What is expected: Once the line holding "В Новосибирске в" is found in the listing below, write it out and each later line exactly, up to and including the one holding "сокращение.".

Available records:
□ □ □ □ □
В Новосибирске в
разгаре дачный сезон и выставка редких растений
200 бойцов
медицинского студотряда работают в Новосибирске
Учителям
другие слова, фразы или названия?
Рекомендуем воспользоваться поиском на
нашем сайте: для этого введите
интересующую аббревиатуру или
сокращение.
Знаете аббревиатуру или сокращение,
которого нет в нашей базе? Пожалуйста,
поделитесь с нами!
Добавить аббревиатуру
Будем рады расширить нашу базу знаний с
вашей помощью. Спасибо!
□ □ □ □ □
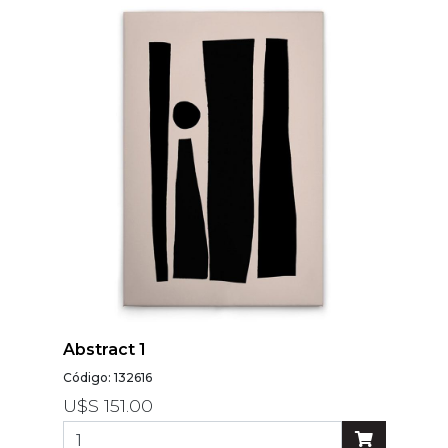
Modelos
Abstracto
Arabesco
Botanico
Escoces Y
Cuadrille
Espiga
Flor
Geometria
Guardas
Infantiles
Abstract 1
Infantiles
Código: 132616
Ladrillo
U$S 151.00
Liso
□ □ □ □ □
Result of this task:
В Новосибирске в
разгаре дачный сезон и выставка редких растений
200 бойцов
медицинского студотряда работают в Новосибирске
Учителям
другие слова, фразы или названия?
Рекомендуем воспользоваться поиском на
нашем сайте: для этого введите
интересующую аббревиатуру или
сокращение.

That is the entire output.